**EXERCISE DATA**
——————
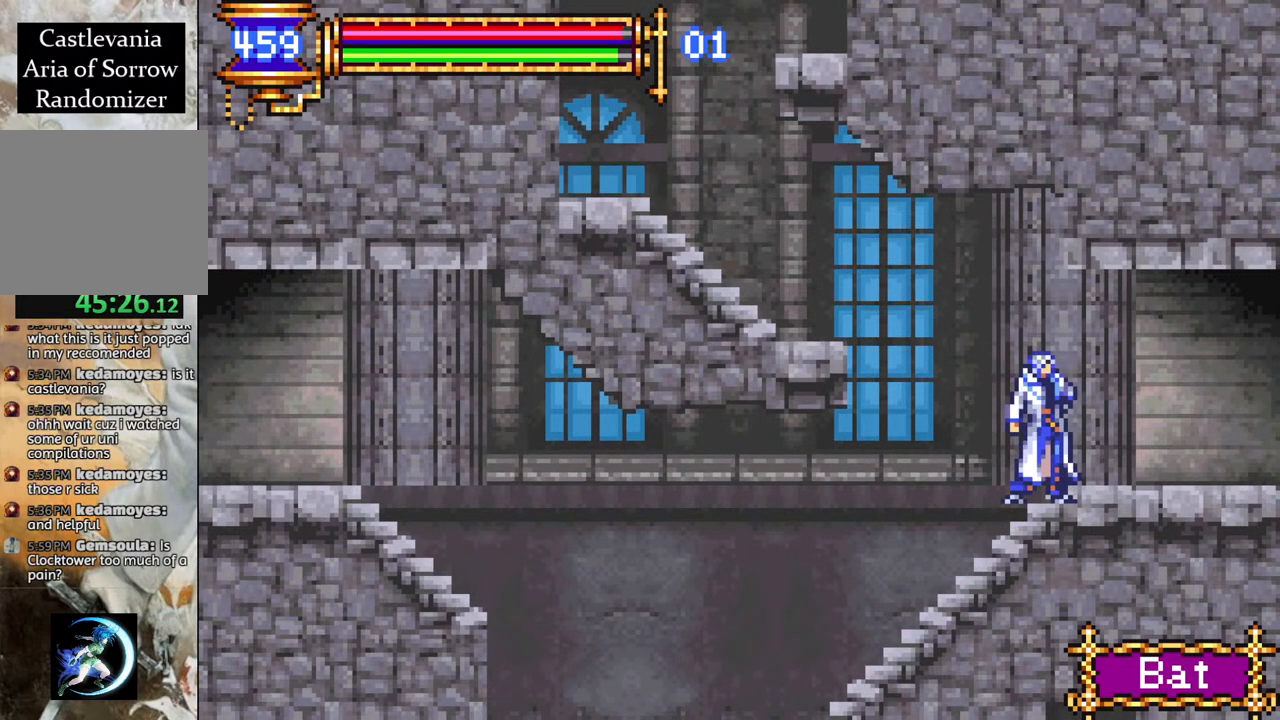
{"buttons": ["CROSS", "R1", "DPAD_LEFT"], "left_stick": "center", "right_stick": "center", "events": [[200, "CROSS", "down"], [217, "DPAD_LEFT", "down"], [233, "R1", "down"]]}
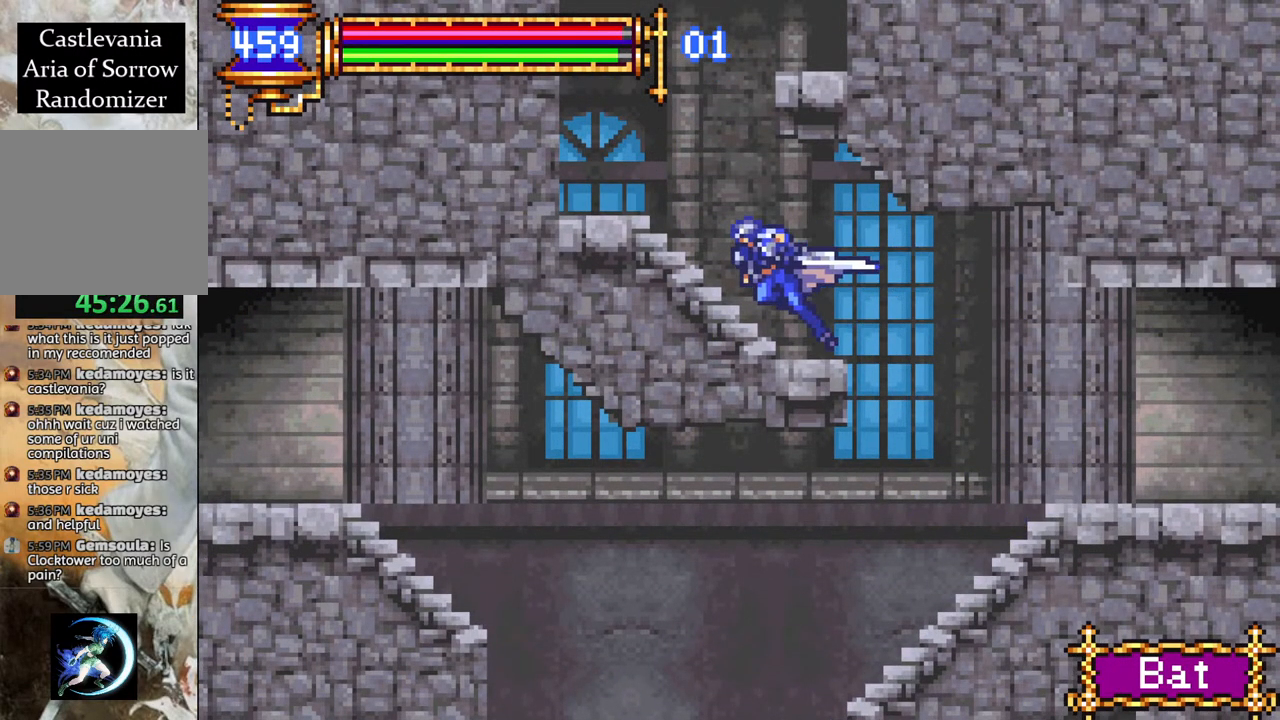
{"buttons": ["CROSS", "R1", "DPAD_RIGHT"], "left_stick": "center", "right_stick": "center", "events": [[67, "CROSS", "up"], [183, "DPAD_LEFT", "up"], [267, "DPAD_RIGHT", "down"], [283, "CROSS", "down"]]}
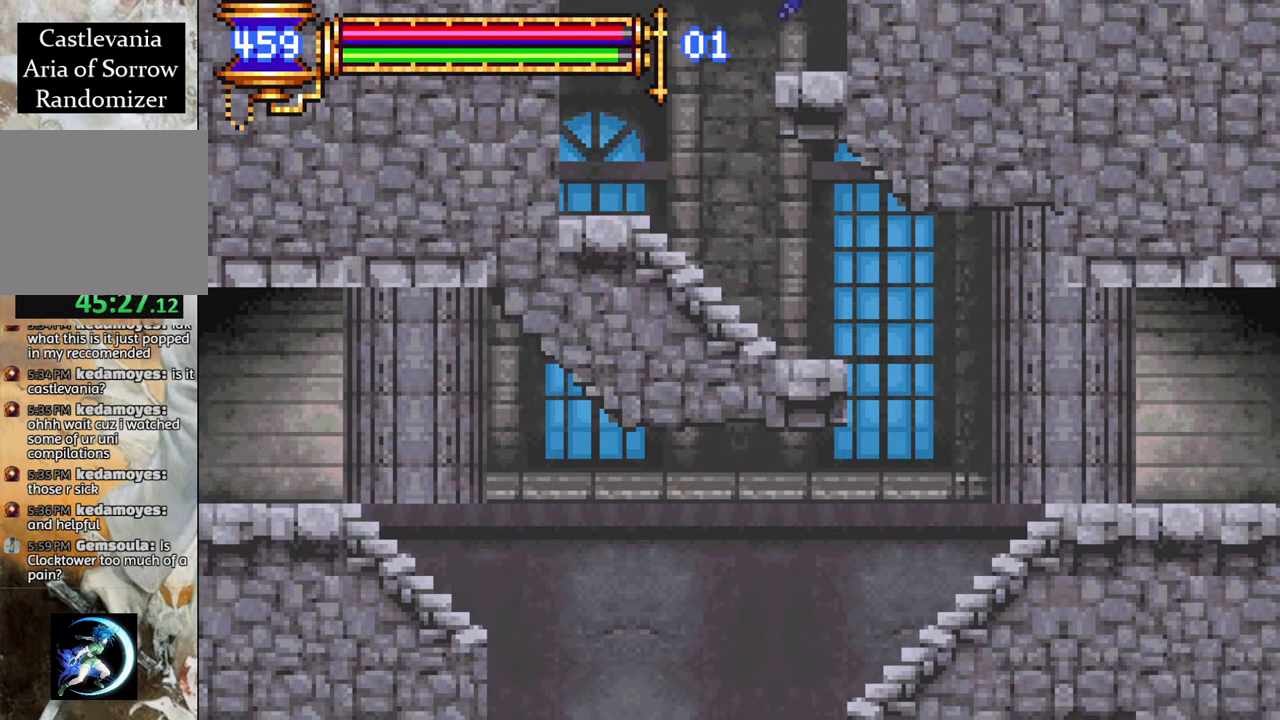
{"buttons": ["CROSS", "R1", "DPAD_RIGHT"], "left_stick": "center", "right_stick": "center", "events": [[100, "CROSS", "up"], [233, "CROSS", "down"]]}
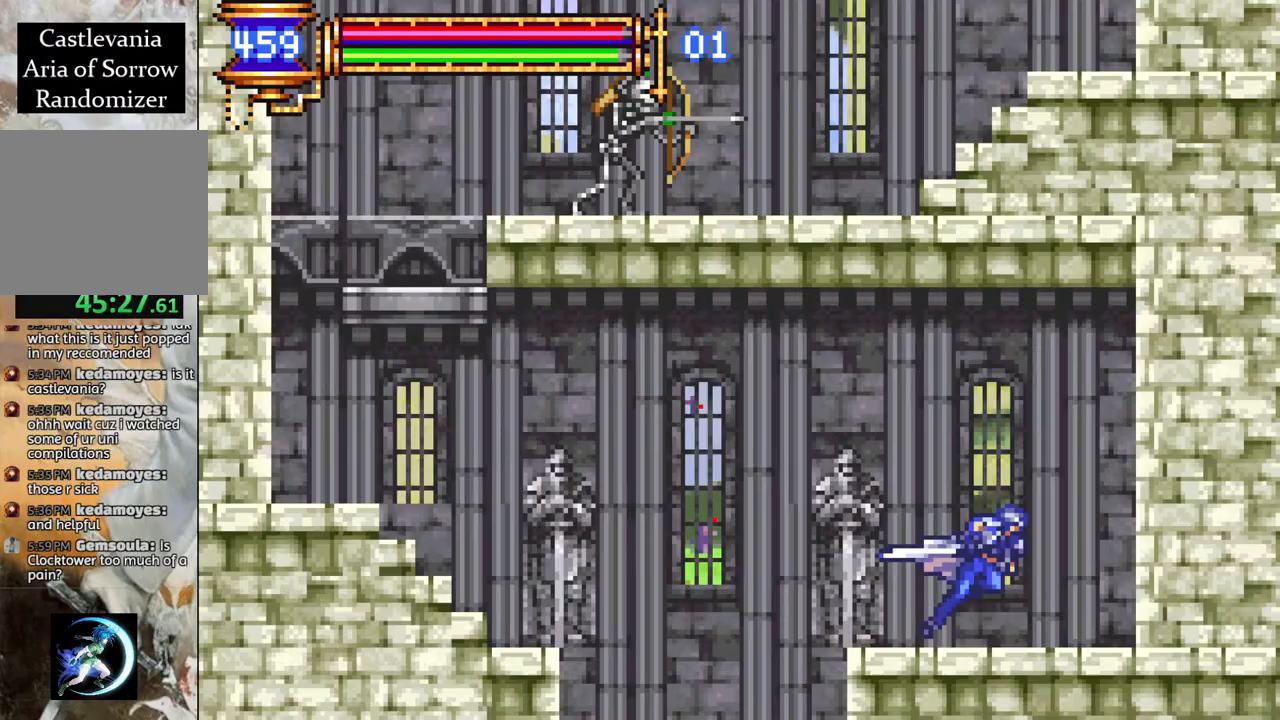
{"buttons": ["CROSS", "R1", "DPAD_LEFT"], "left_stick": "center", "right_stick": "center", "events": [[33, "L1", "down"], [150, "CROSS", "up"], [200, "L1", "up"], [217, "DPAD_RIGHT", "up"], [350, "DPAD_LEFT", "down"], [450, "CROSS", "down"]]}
——————
**YOUR OBJECTIVE**
Each line above gets copied exactly; leave the pictures out.

**TASK OUTPUT**
{"buttons": ["CROSS", "R1", "DPAD_LEFT"], "left_stick": "center", "right_stick": "center", "events": [[200, "CROSS", "down"], [217, "DPAD_LEFT", "down"], [233, "R1", "down"]]}
{"buttons": ["CROSS", "R1", "DPAD_RIGHT"], "left_stick": "center", "right_stick": "center", "events": [[67, "CROSS", "up"], [183, "DPAD_LEFT", "up"], [267, "DPAD_RIGHT", "down"], [283, "CROSS", "down"]]}
{"buttons": ["CROSS", "R1", "DPAD_RIGHT"], "left_stick": "center", "right_stick": "center", "events": [[100, "CROSS", "up"], [233, "CROSS", "down"]]}
{"buttons": ["CROSS", "R1", "DPAD_LEFT"], "left_stick": "center", "right_stick": "center", "events": [[33, "L1", "down"], [150, "CROSS", "up"], [200, "L1", "up"], [217, "DPAD_RIGHT", "up"], [350, "DPAD_LEFT", "down"], [450, "CROSS", "down"]]}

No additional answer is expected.